* **WHAT NEEDS TO BE DONE**: Show each line of the listing in which the word "this" occurs.

* **DATA SHOWN**:
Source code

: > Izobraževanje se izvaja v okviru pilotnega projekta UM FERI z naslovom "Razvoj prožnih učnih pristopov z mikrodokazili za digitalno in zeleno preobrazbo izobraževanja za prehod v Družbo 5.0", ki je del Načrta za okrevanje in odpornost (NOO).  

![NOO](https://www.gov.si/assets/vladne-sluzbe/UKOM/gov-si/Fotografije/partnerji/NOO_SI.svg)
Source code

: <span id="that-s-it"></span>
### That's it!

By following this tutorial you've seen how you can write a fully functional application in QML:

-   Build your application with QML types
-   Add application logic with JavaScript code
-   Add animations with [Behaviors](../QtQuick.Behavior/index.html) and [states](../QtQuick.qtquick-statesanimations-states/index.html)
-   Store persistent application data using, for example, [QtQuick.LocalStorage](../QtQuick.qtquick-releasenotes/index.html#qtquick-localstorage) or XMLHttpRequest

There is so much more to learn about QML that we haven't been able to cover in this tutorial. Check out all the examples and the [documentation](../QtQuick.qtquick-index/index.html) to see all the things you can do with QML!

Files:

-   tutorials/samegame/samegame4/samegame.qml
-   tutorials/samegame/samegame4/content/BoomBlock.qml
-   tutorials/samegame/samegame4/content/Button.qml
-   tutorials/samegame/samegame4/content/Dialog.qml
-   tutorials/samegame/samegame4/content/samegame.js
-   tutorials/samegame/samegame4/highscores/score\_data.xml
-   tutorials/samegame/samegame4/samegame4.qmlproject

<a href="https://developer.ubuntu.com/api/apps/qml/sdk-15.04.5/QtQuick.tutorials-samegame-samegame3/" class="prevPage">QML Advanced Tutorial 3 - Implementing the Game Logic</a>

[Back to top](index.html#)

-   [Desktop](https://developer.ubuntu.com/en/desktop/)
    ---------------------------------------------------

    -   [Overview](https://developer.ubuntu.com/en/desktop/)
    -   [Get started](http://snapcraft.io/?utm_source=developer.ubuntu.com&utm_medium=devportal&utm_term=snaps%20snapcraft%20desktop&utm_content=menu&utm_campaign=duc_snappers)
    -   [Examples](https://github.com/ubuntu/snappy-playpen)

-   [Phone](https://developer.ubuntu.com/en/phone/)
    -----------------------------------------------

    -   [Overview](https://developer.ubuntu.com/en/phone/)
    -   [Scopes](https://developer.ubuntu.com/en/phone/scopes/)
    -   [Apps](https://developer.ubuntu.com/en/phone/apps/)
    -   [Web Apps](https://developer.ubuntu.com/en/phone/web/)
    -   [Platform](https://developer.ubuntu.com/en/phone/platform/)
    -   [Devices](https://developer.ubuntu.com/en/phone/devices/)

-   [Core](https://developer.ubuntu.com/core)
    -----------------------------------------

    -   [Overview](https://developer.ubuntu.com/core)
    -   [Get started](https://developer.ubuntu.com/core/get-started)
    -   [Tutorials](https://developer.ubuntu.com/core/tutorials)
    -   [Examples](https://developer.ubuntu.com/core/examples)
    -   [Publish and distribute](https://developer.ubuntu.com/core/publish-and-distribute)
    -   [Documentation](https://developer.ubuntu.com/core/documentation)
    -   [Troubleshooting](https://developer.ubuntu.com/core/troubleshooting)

* **TASK RESPONSE**:
By following this tutorial you've seen how you can write a fully functional application in QML:
There is so much more to learn about QML that we haven't been able to cover in this tutorial. Check out all the examples and the [documentation](../QtQuick.qtquick-index/index.html) to see all the things you can do with QML!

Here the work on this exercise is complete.